A night-vision package is also available, with headlamps that can automatically identify pedestrians and highlight them with a separate beam of light. This feature, however, comes at a premium of almost £1,800.
The BMW 5 Series is a big car, so it's no surprise that it features a supremely roomy interior.
Rear occupants in the BMW 5 Series will get plenty of head and legroom. It's worth noting, however, that the middle occupant may find their comfort compromised by the 5 Series' bulky transmission tunnel.
BMW has made intelligent use of the 5 Series' spacious interior, and dotted around the cabin is plenty of storage space - this includes large door bins, a decent-sized cubby hole hidden beneath the armrest that's located between the front seats.
Despite these solutions, the 520-litre boot in the BMW 5 Series cannot match the 540-litres of boot space on offer in the Mercedes E-Class and Jaguar XF. A rear-bench seat also comes at a premium of around £400, which seems a little excessive.
Therefore, if it's extra practicality you're after, then the excellent 5 Series Touring estate would be a better bet as it offers a greater range of storage options and 560-litres of boot space.
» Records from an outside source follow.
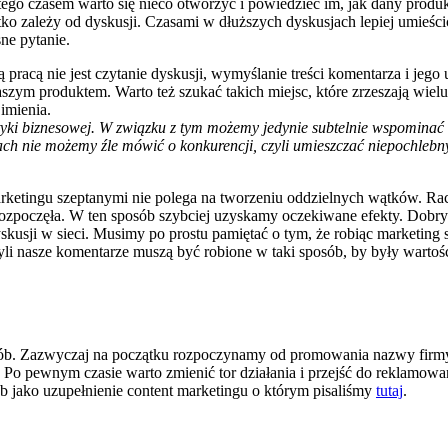
tego czasem warto się nieco otworzyć i powiedzieć im, jak dany produ
o zależy od dyskusji. Czasami w dłuższych dyskusjach lepiej umieści
ne pytanie.
racą nie jest czytanie dyskusji, wymyślanie treści komentarza i jego u
naszym produktem. Warto też szukać takich miejsc, które zrzeszają wi
imienia.
yki biznesowej. W związku z tym możemy jedynie subtelnie wspominać o
ach nie możemy źle mówić o konkurencji, czyli umieszczać niepochleb
etingu szeptanymi nie polega na tworzeniu oddzielnych wątków. Racze
ię rozpoczęła. W ten sposób szybciej uzyskamy oczekiwane efekty. Dobry
yskusji w sieci. Musimy po prostu pamiętać o tym, że robiąc marketi
 Czyli nasze komentarze muszą być robione w taki sposób, by były warto
ób. Zazwyczaj na początku rozpoczynamy od promowania nazwy firmy 
. Po pewnym czasie warto zmienić tor działania i przejść do reklamow
 jako uzupełnienie content marketingu o którym pisaliśmy
tutaj
.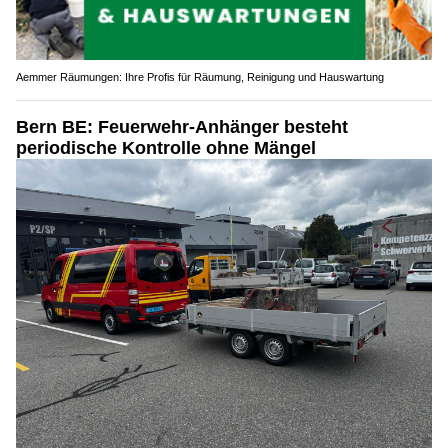
Aemmer Räumungen: Ihre Profis für Räumung, Reinigung und Hauswartung
Bern BE: Feuerwehr-Anhänger besteht
periodische Kontrolle ohne Mängel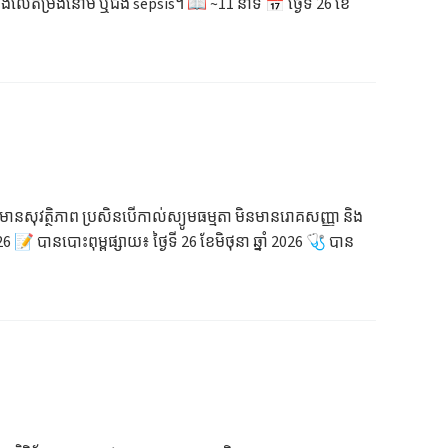
ឹងលើតម្រងនោម ឬជំងឺ sepsis។ 📖 ~11 នាទី 📅 ថ្ងៃទី 26 ខែ
ៅមានសុវត្ថិភាព ប្រសិនបើកាល់ស្យូមធម្មតា មិនមានរោគសញ្ញា និង
📝 បានបោះពុម្ពផ្សាយ៖ ថ្ងៃទី 26 ខែមិថុនា ឆ្នាំ 2026 🩺 បាន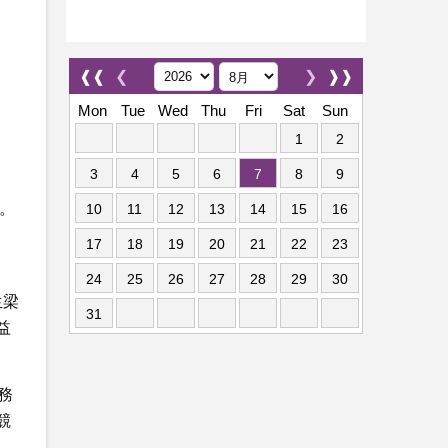
❰❰
❮
❯
❱❱
Mon
Tue
Wed
Thu
Fri
Sat
Sun
1
2
3
4
5
6
7
8
9
。
10
11
12
13
14
15
16
17
18
19
20
21
22
23
24
25
26
27
28
29
30
生梁
31
益
務
競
The 5 Series GT fastback is also very practical, and features 500-litres of boot space, as well as a sliding rear bench seat.
All of the engines in the BMW 5 Series range are impressive, but overall, the diesels outshine the petrol units thanks to their excellent blend of performance and efficiency.
Our pick of the engine range is the 2.0-litre 520d, which is brisk and returns 62.8mpg with CO2 emissions of just 114g/km. Fitted to the 148bhp 518d model, the 2.0-litre maintains the same mpg.
The petrol powered 550i and M5 provide blistering performance, but return a combined economy of 32.8mpg and 28.5mpg respectively. The blistering 591bhp M5 '30 Jahre' manages 28.5mpg and 231g/km of CO2.
In terms of petrol engines, the 181bhp 2.0-litre petrol engine with the eight-speed automatic gearbox is the most economical thanks to a fuel economy of 47.1mpg 139g/km of CO2.
The 2.0-litre engine also powers the 528i, which sees fuel economy decrease to 46.3mpg (with 142g/km of CO2) on the SE model.
BMW also offers financial incentives to its buyers, which include a top-value service pack that provides five years/50,000 miles of maintenance. There's also the strong predicted residuals of 47 per cent.